SHORT EXERCISE 1 → In the records below, reproduce word for word every line from the one containing "yellow pentagon at" through the end of the records, omitting the picture lines.

SELECTION →
Started by fastboot, December 01, 2024, 02:15:53 PM

Previous topic - Next topic
December 04, 2024, 06:51:15 PM #30 Last Edit: December 04, 2024, 08:24:40 PM by meyergru
To put it into "user-understandable" words:

The reading of the temperature, when done via "sysctl dev.cpu | grep temperature" puts less stress on "some" CPUs than doing "sysctl -a | fgrep temperature" (which is currently done by the dashboard).

That this causes a higher temperature readout is somewhat new and still does not occur with some CPUs. Why? Because if the heat-dissipation solution is good (tm), then the heat will quickly be taken off the die and into the case or air or whatever. With an air-gap or bad thermal paste, heat builds up on the die and can only slowly dissipate.

However, since modern CPUs tend to use more of the available range of potential die temperatures and with the advent of badly designed (and sometimes built) china boxes, the dissipation may be much worse, such that even short bursts of CPU load (like those induced by "sysctl -a | fgrep temperature") heat up the CPU in "no time".
The situation is not improved when manufacturers turn up the power limits of these 6 Watt CPUs to 25 Watts or more per default.

SHORT EXERCISE 2 → Continue the forum post above about CPU temperature readouts from the point where it stops.

[Stored items]

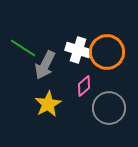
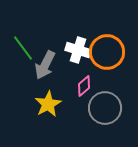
green line: rotated 20 degrees clockwise
gray circle: moved 4 px left
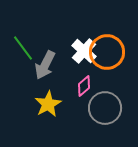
white cross: moved 6 px right, 1 px down; rotated 25 degrees clockwise
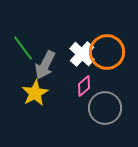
white cross: moved 2 px left, 3 px down
yellow star: moved 13 px left, 11 px up
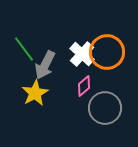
green line: moved 1 px right, 1 px down
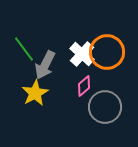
gray circle: moved 1 px up
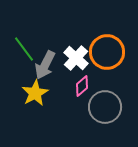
white cross: moved 6 px left, 4 px down
pink diamond: moved 2 px left
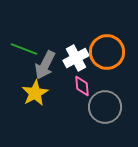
green line: rotated 32 degrees counterclockwise
white cross: rotated 20 degrees clockwise
pink diamond: rotated 55 degrees counterclockwise
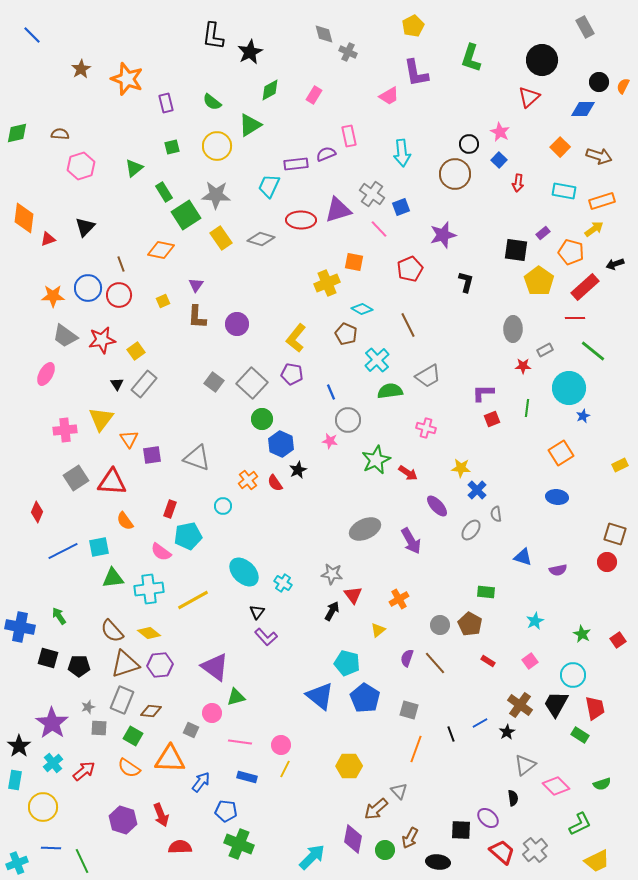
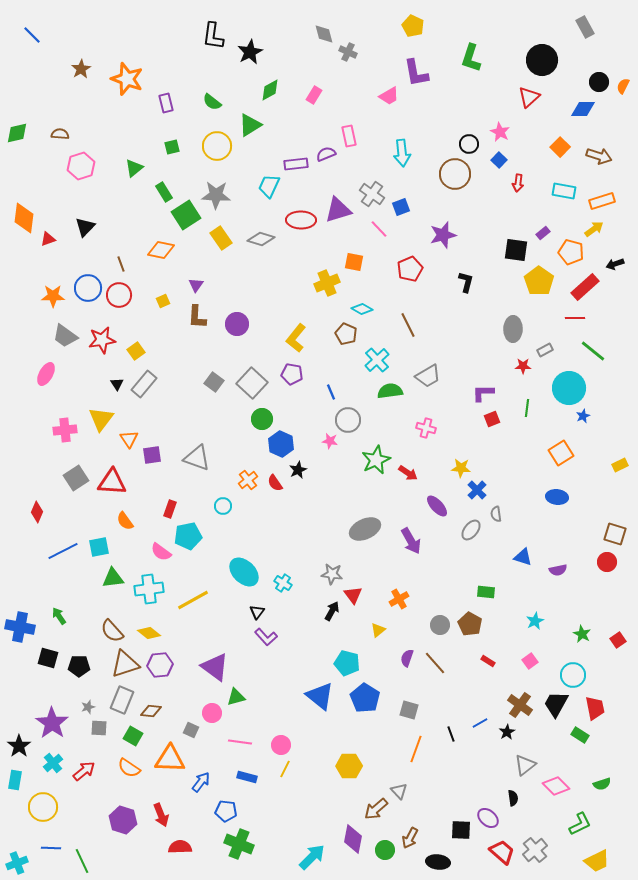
yellow pentagon at (413, 26): rotated 20 degrees counterclockwise
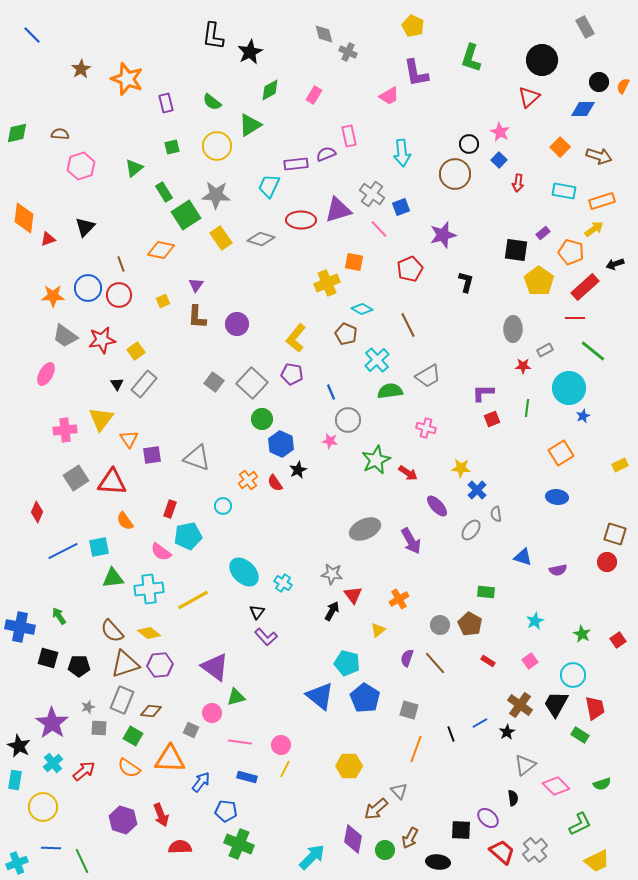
black star at (19, 746): rotated 10 degrees counterclockwise
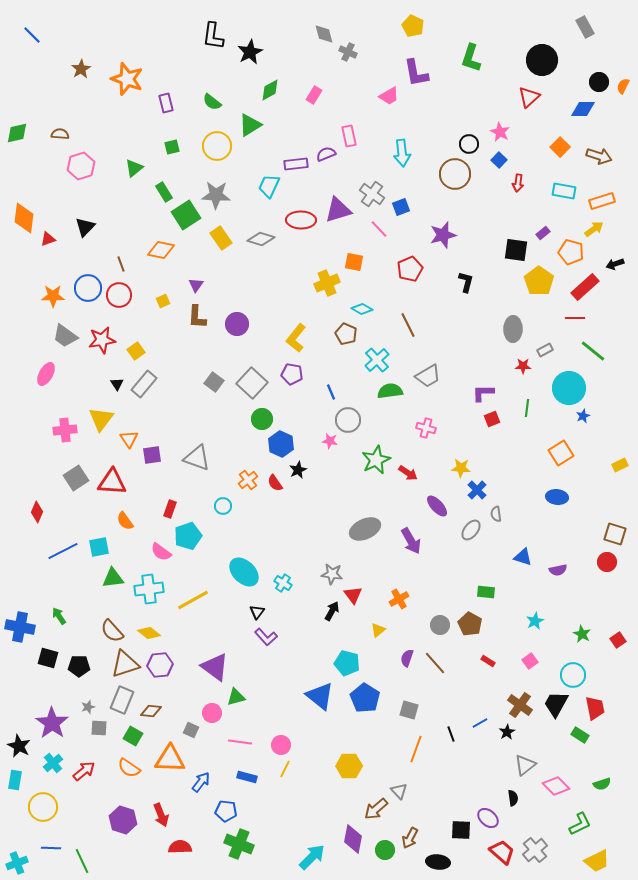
cyan pentagon at (188, 536): rotated 8 degrees counterclockwise
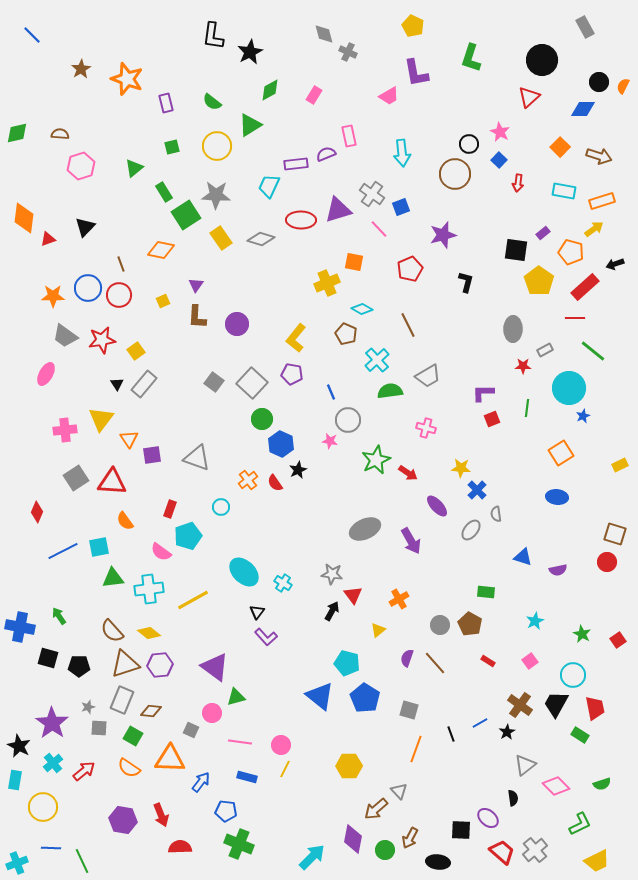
cyan circle at (223, 506): moved 2 px left, 1 px down
purple hexagon at (123, 820): rotated 8 degrees counterclockwise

EXERCISE RESPONSE 1 →
yellow pentagon at (413, 26): rotated 20 degrees counterclockwise
black star at (19, 746): rotated 10 degrees counterclockwise
cyan pentagon at (188, 536): rotated 8 degrees counterclockwise
cyan circle at (223, 506): moved 2 px left, 1 px down
purple hexagon at (123, 820): rotated 8 degrees counterclockwise

EXERCISE RESPONSE 2 →
This gets mostly unnoticed, because thermal throttling will keep the CPU from melting anyway. Also note, that the temperature that is being read is indeed "correct" - there is no denying that. It is merely shown somewhat higher than without reading it from ~15000 oids. Call it a heisenbug.

So, this explains why the problem is "new", despite the age-old code doing this. It also explains why Patrick and me do not see much difference between the readout with "sysctl dev.cpu | grep temperature" and "sysctl -a | fgrep temperature".

The remaining question is: How much of a difference is there for those of you who complain about "wrong readings"? BTW: Do not put the commands in a loop and leave at least 1 second between calls - for  reasons that now should be obvious.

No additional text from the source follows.